Calcium signals control a wide variety
of distinct physiological events.
Whereas calcium signals themselves
typically occur quite rapidly in a time
frame of seconds to minutes,
the physiological consequences of these
signals can last over
a much longer time period.
Some of the immediate effects of calcium
signals can be detected immediately
over a time frame,
similar to the calcium signal itself.
For example, muscle contraction, changes
in the metabolic state of certain enzymes,
or membrane fusion, such as for
example in secretion.
Other calcium signals occur
over a much longer time frame,
really long after the calcium
signal has already ended,
such as changes in gene expression,
changes in cell proliferation, or
changes in apoptosis (otherwise
known as cell death).
The major goal of my lab is to understand
this link between short-term changes
in calcium signals and these
longer-term changes in cell function.
1:20
Now I'd like to talk a little about
receptor-mediated control of calcium
signals.
At rest, the concentration of
calcium in the cytosol is many-fold
lower than outside of the cell or
in the lumen of the.
This difference is maintained by
the combined action of the plasma
membrane calcium ATPase (PMCA) and
the sarco/endoplasmic reticulum
calcium ATPase (SERCA).
When a ligand binds to a PLC
(phospholipase C-coupled receptor),
it initiates a series of events leading
to elevation of cytosol calcium
concentration.
The first step in this process is
breakdown of phosphatidyl inositol (PIP2)
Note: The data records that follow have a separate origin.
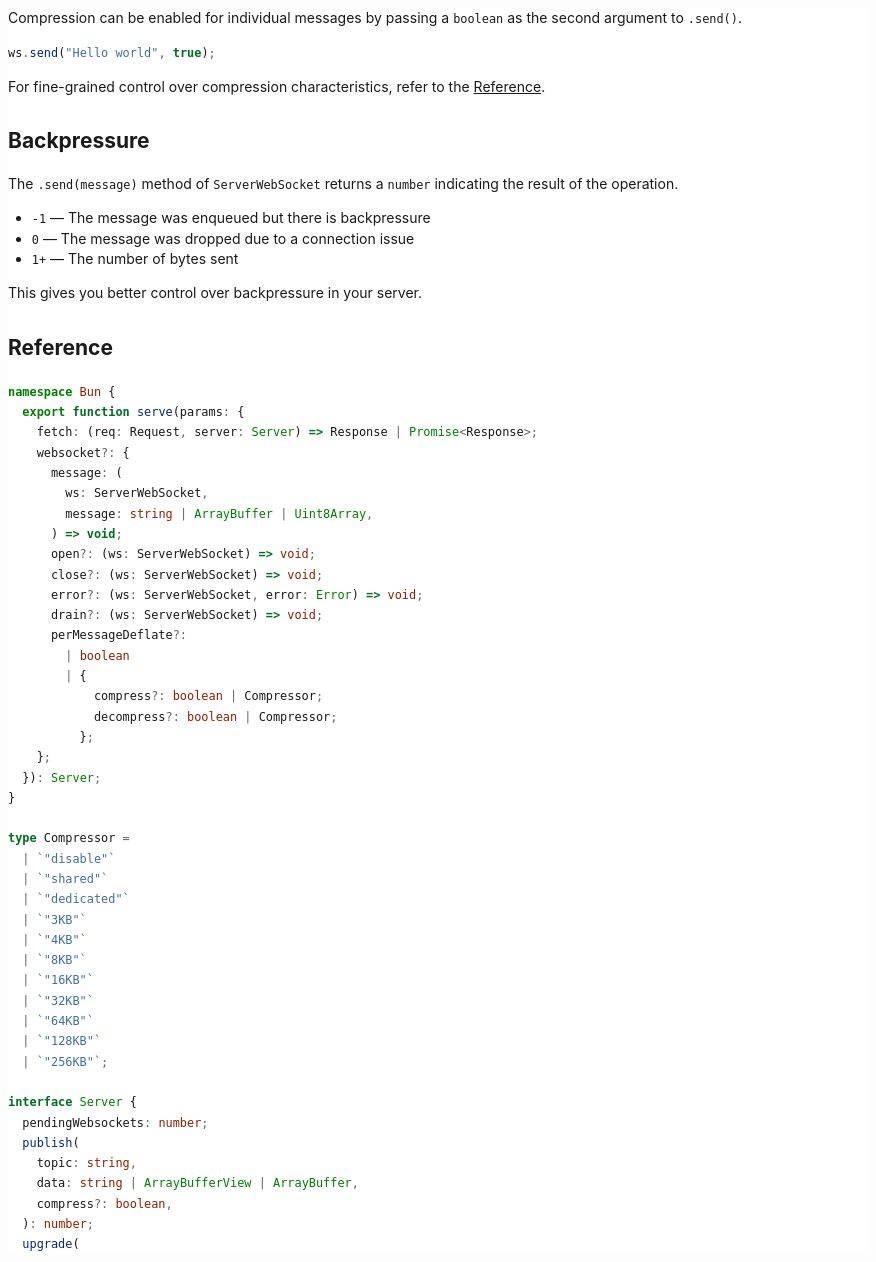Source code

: Compression can be enabled for individual messages by passing a `boolean` as the second argument to `.send()`.

```ts
ws.send("Hello world", true);
```

For fine-grained control over compression characteristics, refer to the [Reference](#reference).

## Backpressure

The `.send(message)` method of `ServerWebSocket` returns a `number` indicating the result of the operation.

- `-1` — The message was enqueued but there is backpressure
- `0` — The message was dropped due to a connection issue
- `1+` — The number of bytes sent

This gives you better control over backpressure in your server.

## Reference

```ts
namespace Bun {
  export function serve(params: {
    fetch: (req: Request, server: Server) => Response | Promise<Response>;
    websocket?: {
      message: (
        ws: ServerWebSocket,
        message: string | ArrayBuffer | Uint8Array,
      ) => void;
      open?: (ws: ServerWebSocket) => void;
      close?: (ws: ServerWebSocket) => void;
      error?: (ws: ServerWebSocket, error: Error) => void;
      drain?: (ws: ServerWebSocket) => void;
      perMessageDeflate?:
        | boolean
        | {
            compress?: boolean | Compressor;
            decompress?: boolean | Compressor;
          };
    };
  }): Server;
}

type Compressor =
  | `"disable"`
  | `"shared"`
  | `"dedicated"`
  | `"3KB"`
  | `"4KB"`
  | `"8KB"`
  | `"16KB"`
  | `"32KB"`
  | `"64KB"`
  | `"128KB"`
  | `"256KB"`;

interface Server {
  pendingWebsockets: number;
  publish(
    topic: string,
    data: string | ArrayBufferView | ArrayBuffer,
    compress?: boolean,
  ): number;
  upgrade(
```
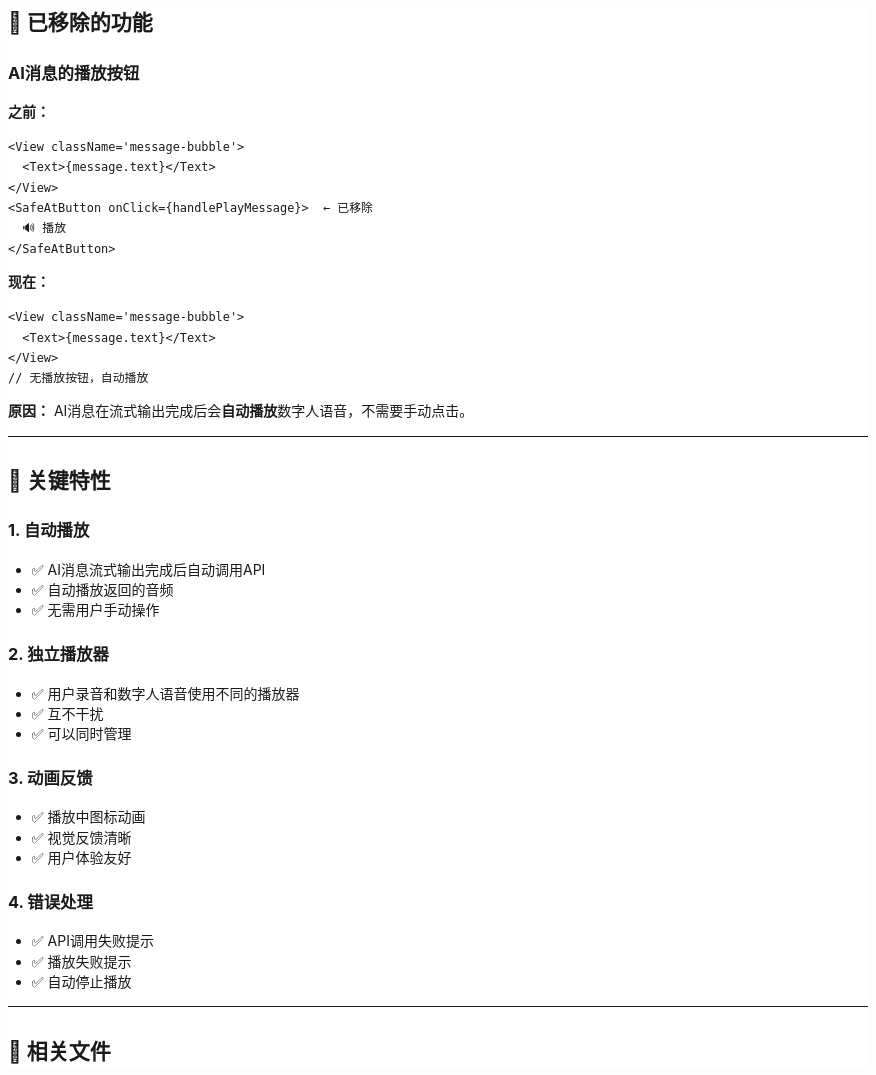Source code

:
## 🚫 已移除的功能

### **AI消息的播放按钮**

**之前：**
```tsx
<View className='message-bubble'>
  <Text>{message.text}</Text>
</View>
<SafeAtButton onClick={handlePlayMessage}>  ← 已移除
  🔊 播放
</SafeAtButton>
```

**现在：**
```tsx
<View className='message-bubble'>
  <Text>{message.text}</Text>
</View>
// 无播放按钮，自动播放
```

**原因：** AI消息在流式输出完成后会**自动播放**数字人语音，不需要手动点击。

---

## 🎯 关键特性

### **1. 自动播放**
- ✅ AI消息流式输出完成后自动调用API
- ✅ 自动播放返回的音频
- ✅ 无需用户手动操作

### **2. 独立播放器**
- ✅ 用户录音和数字人语音使用不同的播放器
- ✅ 互不干扰
- ✅ 可以同时管理

### **3. 动画反馈**
- ✅ 播放中图标动画
- ✅ 视觉反馈清晰
- ✅ 用户体验友好

### **4. 错误处理**
- ✅ API调用失败提示
- ✅ 播放失败提示
- ✅ 自动停止播放

---

## 📝 相关文件
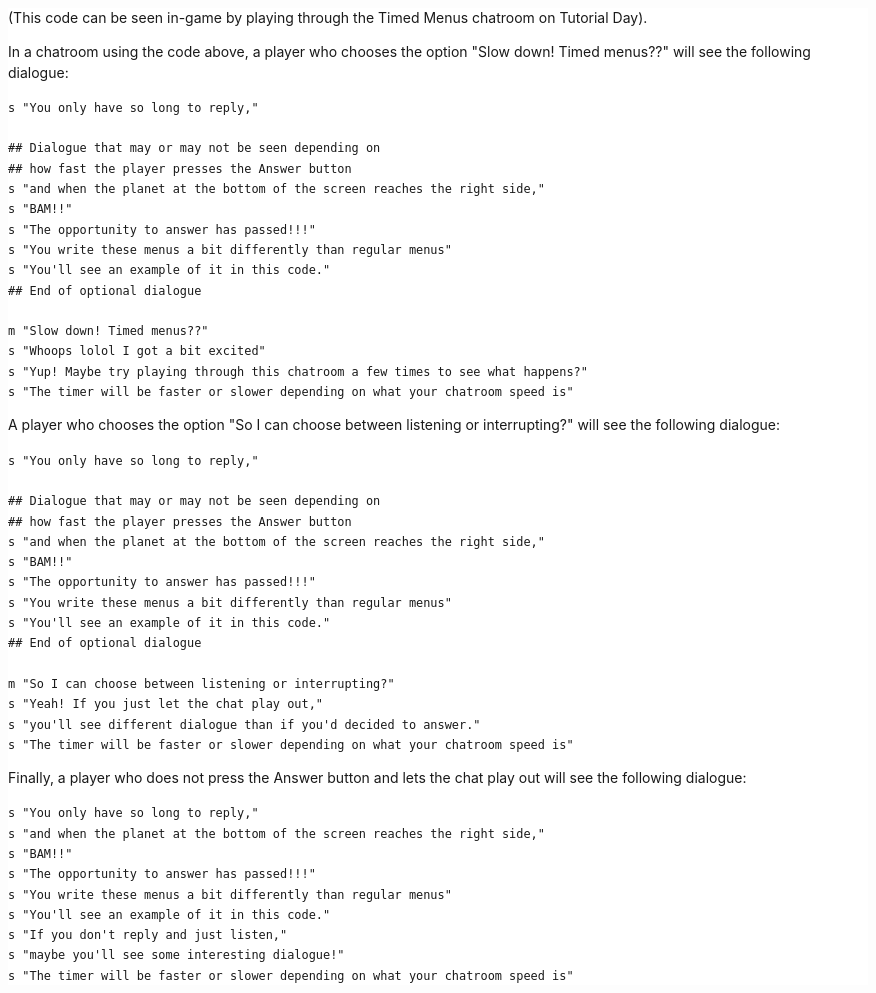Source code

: (This code can be seen in-game by playing through the Timed Menus chatroom on Tutorial Day).

In a chatroom using the code above, a player who chooses the option "Slow down! Timed menus??" will see the following dialogue:

```renpy
s "You only have so long to reply,"

## Dialogue that may or may not be seen depending on
## how fast the player presses the Answer button
s "and when the planet at the bottom of the screen reaches the right side,"
s "BAM!!"
s "The opportunity to answer has passed!!!"
s "You write these menus a bit differently than regular menus"
s "You'll see an example of it in this code."
## End of optional dialogue

m "Slow down! Timed menus??"
s "Whoops lolol I got a bit excited"
s "Yup! Maybe try playing through this chatroom a few times to see what happens?"
s "The timer will be faster or slower depending on what your chatroom speed is"
```

A player who chooses the option "So I can choose between listening or interrupting?" will see the following dialogue:

```renpy
s "You only have so long to reply,"

## Dialogue that may or may not be seen depending on
## how fast the player presses the Answer button
s "and when the planet at the bottom of the screen reaches the right side,"
s "BAM!!"
s "The opportunity to answer has passed!!!"
s "You write these menus a bit differently than regular menus"
s "You'll see an example of it in this code."
## End of optional dialogue

m "So I can choose between listening or interrupting?"
s "Yeah! If you just let the chat play out,"
s "you'll see different dialogue than if you'd decided to answer."
s "The timer will be faster or slower depending on what your chatroom speed is"
```

Finally, a player who does not press the Answer button and lets the chat play out will see the following dialogue:

```renpy
s "You only have so long to reply,"
s "and when the planet at the bottom of the screen reaches the right side,"
s "BAM!!"
s "The opportunity to answer has passed!!!"
s "You write these menus a bit differently than regular menus"
s "You'll see an example of it in this code."
s "If you don't reply and just listen,"
s "maybe you'll see some interesting dialogue!"
s "The timer will be faster or slower depending on what your chatroom speed is"
```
into two bio-active metabolites,
diacylglycerol (DAG) and IP3.
DAG has a number of different targets,
one of which is receptor-operated calcium
channels (ROCs), which upon binding
of diacylglycerol permit the entry of
calcium into the cytosol from
the extracellular space.
IP3 binds to its receptor on the Membrane,
causing the movement of calcium
out of the Lumen and into the cytoplasm,
and this movement of calcium out
of the Lumen tends to cause
a depletion of Calcium concentration.
This Calcium depletion leads to the
activation of a separate class of calcium
channels, termed store-operated
calcium channels (SOCs).
Because both SOCs and ROCs are activated
downstream of receptors at least
physiologically, there's been a great
deal of confusion over the years over
whether a channel is receptor-operated or
store-operated.
Much of this confusion was
addressed in 2005 and 2006,
with the identification of
the molecular mediators of SOC and
it's these proteins that have been
the focus of my research since that time.